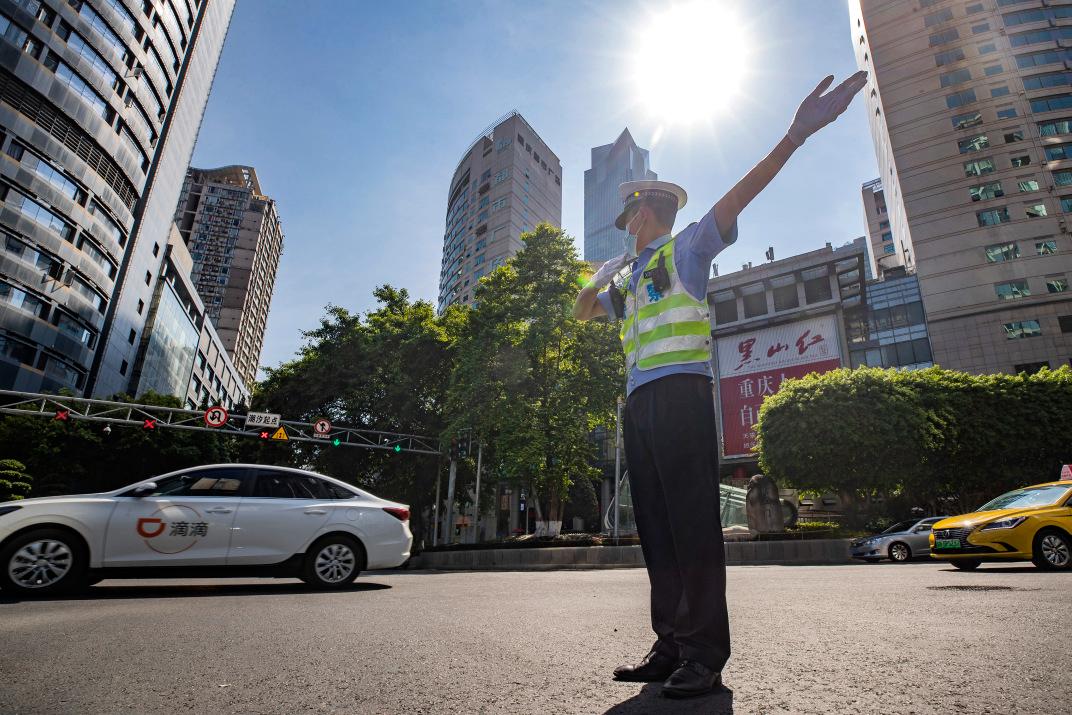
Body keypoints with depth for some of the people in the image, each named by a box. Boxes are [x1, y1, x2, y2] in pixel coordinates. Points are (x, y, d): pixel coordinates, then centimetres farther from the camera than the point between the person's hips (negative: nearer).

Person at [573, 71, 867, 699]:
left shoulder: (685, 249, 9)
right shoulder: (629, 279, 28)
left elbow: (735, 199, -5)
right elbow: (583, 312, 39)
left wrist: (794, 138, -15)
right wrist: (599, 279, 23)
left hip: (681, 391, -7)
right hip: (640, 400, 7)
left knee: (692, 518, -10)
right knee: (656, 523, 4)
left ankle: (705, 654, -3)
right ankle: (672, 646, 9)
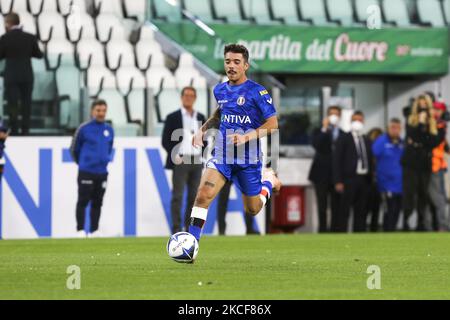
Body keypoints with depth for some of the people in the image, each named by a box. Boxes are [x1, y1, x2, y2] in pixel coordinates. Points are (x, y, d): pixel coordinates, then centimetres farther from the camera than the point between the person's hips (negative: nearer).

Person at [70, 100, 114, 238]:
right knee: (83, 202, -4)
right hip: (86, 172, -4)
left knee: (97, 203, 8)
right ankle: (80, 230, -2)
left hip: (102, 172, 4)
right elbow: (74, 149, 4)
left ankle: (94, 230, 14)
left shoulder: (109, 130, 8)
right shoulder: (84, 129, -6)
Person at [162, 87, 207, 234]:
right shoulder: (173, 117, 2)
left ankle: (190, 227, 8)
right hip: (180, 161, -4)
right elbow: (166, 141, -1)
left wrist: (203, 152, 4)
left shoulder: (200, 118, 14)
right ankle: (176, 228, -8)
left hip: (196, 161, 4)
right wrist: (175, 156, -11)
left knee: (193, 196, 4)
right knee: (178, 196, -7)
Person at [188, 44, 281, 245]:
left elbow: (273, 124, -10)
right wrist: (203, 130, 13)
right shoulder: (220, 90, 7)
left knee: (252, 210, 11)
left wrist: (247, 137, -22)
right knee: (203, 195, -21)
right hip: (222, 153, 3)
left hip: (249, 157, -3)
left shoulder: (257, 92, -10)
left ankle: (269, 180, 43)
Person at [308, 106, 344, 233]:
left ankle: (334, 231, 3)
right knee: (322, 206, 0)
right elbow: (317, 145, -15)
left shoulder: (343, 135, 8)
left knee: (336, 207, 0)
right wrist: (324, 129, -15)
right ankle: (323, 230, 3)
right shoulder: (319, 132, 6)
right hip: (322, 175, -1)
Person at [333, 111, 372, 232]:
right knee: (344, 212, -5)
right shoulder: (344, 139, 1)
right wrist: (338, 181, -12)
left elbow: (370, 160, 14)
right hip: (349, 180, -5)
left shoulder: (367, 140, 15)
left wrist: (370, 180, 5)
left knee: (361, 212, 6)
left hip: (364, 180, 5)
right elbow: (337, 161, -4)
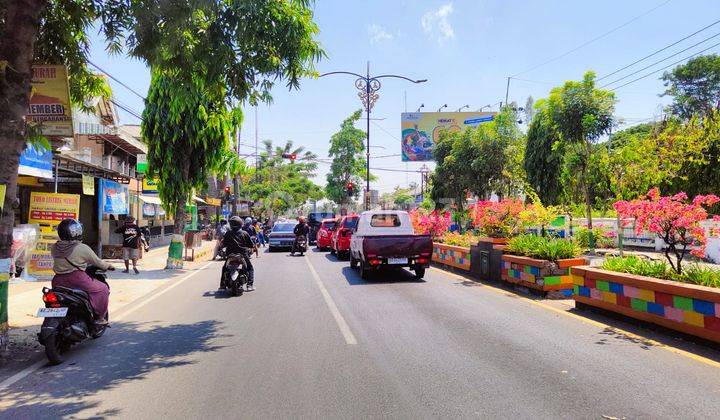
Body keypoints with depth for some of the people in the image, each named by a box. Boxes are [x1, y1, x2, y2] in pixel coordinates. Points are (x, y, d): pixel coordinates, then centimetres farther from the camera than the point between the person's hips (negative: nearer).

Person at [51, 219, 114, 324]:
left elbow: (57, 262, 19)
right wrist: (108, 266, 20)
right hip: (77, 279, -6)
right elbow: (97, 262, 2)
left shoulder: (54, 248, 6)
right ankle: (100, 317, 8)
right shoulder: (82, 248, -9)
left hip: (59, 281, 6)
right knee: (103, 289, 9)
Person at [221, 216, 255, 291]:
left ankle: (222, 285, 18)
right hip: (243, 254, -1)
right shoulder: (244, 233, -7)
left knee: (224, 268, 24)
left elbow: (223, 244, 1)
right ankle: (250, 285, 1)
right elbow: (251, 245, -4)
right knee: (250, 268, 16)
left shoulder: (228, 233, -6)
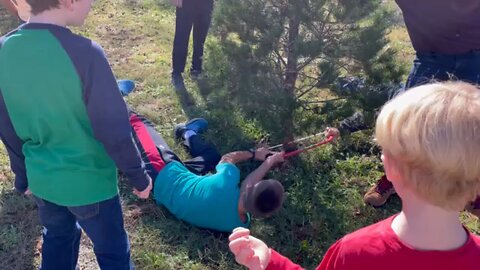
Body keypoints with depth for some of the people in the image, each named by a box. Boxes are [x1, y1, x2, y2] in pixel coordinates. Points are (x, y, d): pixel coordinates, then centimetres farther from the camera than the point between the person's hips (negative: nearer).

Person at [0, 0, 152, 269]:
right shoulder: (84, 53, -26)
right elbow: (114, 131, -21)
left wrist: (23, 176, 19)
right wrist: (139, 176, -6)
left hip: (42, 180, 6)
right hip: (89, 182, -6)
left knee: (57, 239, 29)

---

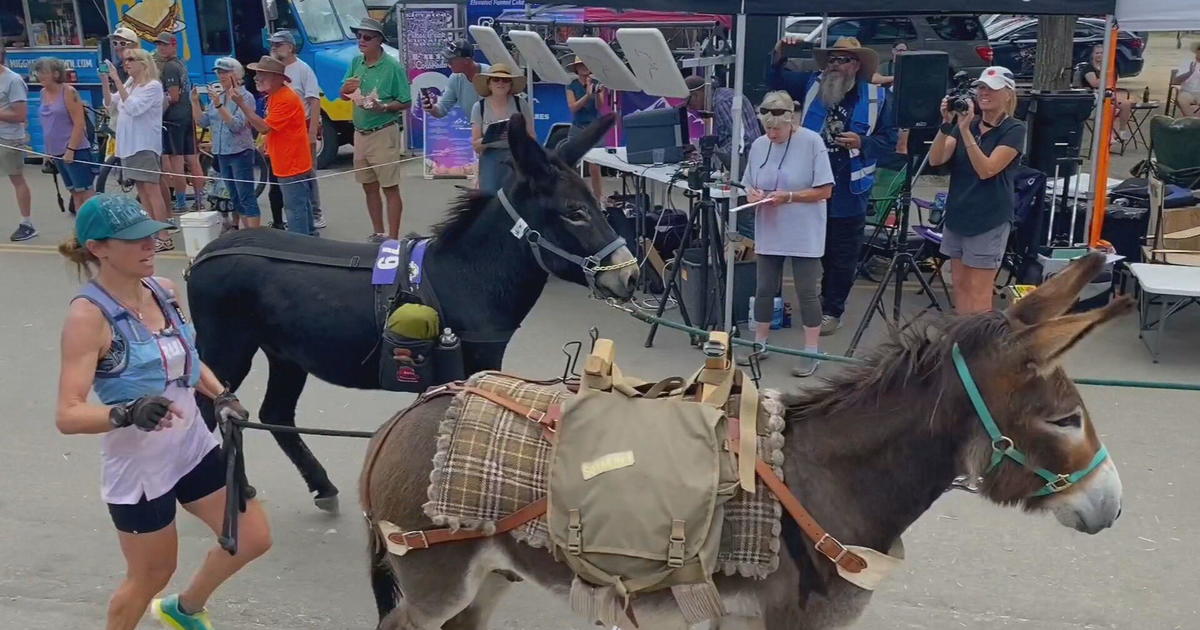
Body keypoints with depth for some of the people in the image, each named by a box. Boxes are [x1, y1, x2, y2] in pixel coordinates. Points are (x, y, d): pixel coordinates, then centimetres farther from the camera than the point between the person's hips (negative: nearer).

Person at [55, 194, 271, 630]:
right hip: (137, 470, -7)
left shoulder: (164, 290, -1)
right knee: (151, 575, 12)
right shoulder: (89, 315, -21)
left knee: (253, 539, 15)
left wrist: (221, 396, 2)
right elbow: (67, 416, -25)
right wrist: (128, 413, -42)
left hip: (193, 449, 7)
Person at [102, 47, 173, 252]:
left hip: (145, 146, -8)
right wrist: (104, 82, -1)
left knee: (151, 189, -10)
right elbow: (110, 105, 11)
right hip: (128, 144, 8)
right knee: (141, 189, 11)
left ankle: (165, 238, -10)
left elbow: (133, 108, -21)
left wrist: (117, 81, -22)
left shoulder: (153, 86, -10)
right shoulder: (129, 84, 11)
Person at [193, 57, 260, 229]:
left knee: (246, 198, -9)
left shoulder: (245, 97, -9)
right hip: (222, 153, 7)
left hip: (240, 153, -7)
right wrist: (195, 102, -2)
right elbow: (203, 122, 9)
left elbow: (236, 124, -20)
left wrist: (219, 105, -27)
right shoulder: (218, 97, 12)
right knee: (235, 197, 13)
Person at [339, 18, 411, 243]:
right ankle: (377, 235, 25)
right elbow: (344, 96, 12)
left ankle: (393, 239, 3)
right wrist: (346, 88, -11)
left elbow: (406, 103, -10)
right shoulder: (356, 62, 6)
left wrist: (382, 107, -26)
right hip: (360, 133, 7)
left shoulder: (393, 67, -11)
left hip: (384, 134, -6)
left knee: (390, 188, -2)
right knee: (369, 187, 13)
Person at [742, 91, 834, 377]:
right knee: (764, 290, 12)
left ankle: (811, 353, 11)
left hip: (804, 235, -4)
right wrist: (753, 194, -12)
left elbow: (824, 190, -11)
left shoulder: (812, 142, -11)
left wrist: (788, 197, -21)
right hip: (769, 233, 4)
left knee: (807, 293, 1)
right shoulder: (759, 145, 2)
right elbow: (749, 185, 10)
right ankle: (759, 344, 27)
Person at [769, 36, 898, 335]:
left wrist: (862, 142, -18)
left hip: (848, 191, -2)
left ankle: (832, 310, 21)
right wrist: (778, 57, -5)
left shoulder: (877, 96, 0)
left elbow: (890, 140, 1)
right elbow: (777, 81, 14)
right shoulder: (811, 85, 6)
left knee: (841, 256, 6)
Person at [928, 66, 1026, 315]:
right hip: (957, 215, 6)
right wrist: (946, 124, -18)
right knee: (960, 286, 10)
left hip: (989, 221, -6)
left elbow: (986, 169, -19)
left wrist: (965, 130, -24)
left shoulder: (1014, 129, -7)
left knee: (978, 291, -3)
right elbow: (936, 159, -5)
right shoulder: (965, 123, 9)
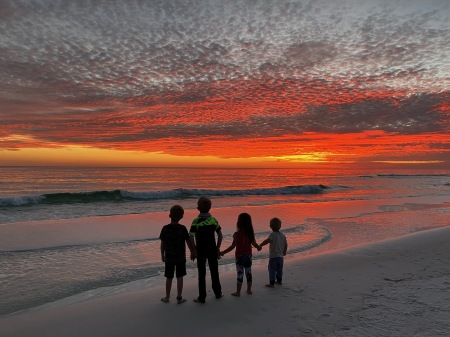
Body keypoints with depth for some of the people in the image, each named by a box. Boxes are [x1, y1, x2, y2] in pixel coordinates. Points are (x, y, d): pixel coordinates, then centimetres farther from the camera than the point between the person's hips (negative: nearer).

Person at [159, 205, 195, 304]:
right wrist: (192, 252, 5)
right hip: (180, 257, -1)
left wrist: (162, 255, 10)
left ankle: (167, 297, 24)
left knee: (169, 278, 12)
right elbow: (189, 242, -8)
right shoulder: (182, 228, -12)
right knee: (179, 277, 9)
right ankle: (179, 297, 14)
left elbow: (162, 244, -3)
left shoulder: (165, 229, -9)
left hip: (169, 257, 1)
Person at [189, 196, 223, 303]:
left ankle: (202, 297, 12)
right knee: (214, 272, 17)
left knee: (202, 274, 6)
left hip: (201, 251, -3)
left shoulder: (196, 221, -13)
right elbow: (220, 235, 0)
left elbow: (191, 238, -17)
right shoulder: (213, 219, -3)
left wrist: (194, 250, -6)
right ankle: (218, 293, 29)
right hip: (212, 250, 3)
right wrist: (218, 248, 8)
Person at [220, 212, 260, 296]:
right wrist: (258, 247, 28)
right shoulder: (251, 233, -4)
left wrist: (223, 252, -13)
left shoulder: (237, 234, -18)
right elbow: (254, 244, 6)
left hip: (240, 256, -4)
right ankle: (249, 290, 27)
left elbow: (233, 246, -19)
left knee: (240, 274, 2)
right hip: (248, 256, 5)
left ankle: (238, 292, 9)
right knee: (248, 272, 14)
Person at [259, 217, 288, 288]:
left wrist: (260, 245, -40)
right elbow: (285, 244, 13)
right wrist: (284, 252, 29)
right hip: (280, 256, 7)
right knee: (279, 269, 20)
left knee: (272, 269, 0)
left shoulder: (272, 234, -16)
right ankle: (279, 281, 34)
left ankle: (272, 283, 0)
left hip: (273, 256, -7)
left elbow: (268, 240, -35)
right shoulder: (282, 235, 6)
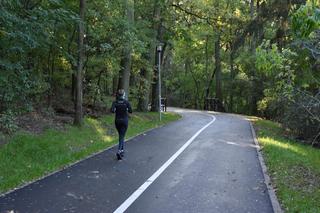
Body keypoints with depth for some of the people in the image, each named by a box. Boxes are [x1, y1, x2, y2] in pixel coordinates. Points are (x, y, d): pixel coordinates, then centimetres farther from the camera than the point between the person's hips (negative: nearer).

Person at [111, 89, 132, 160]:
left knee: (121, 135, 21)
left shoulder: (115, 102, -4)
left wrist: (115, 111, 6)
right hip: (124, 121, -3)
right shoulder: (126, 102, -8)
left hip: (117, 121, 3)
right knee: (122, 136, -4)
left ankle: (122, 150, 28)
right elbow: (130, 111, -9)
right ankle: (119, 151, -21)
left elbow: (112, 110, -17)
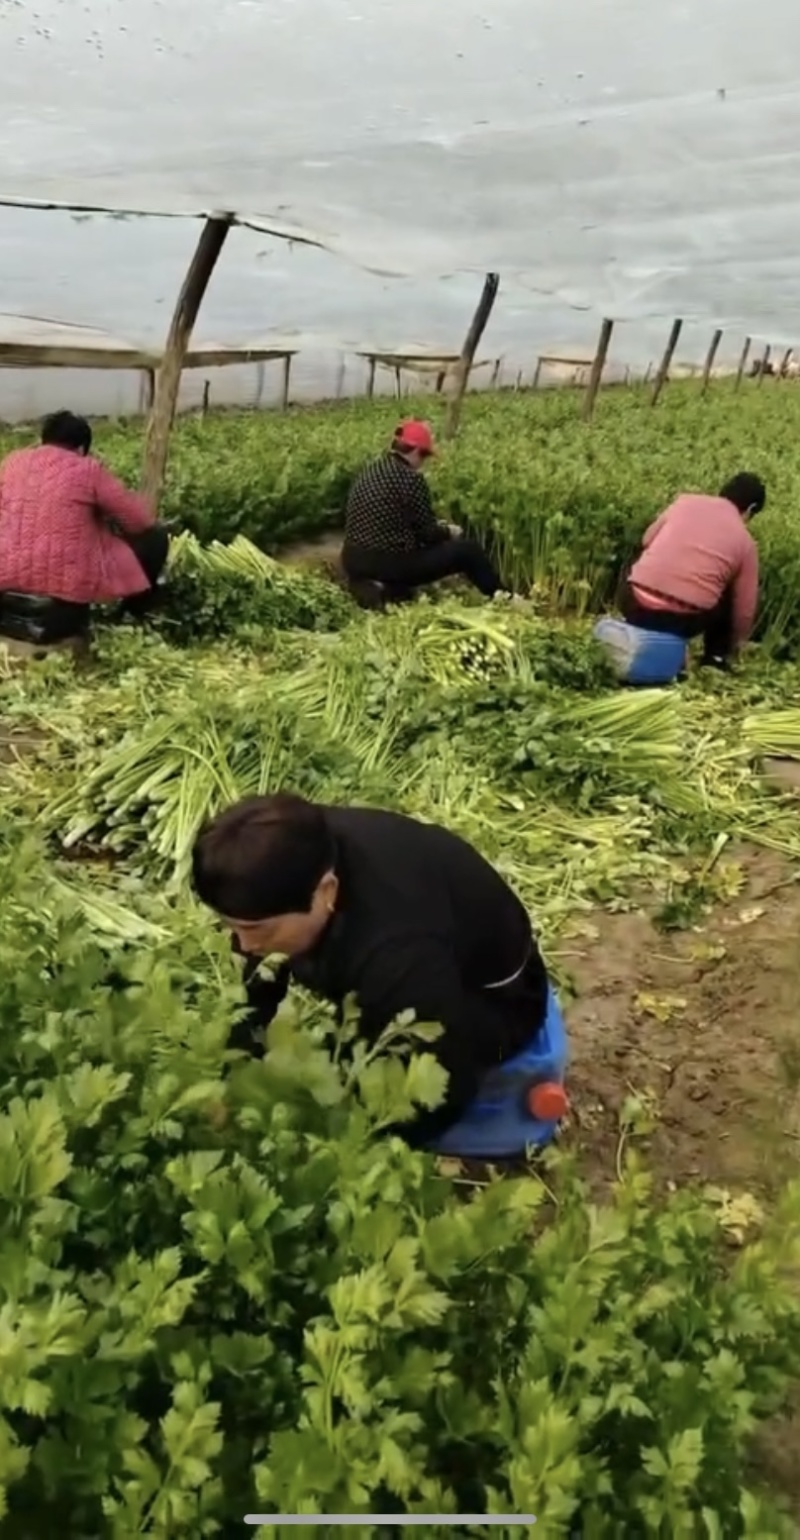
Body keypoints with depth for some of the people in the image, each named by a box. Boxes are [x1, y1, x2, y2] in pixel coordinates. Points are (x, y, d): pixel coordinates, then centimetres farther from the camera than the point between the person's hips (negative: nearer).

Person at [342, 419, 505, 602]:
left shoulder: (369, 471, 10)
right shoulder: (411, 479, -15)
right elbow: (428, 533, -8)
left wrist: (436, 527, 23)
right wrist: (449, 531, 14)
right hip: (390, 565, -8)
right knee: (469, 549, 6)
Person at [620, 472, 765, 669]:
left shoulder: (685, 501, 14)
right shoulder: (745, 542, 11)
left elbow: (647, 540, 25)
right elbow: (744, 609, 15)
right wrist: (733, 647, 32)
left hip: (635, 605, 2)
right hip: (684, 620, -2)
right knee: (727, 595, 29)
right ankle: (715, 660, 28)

[THE TASK] Set down, unchanged, only those lines above that fall between the line with "right knee: (151, 575, 12)" and the line with "left hip: (145, 146, -8)", the two end lines included.

[EXPECTED ANSWER]
right knee: (151, 575, 12)
right shoulder: (89, 315, -21)
left knee: (253, 539, 15)
left wrist: (221, 396, 2)
right elbow: (67, 416, -25)
right wrist: (128, 413, -42)
left hip: (193, 449, 7)
Person at [102, 47, 173, 252]:
left hip: (145, 146, -8)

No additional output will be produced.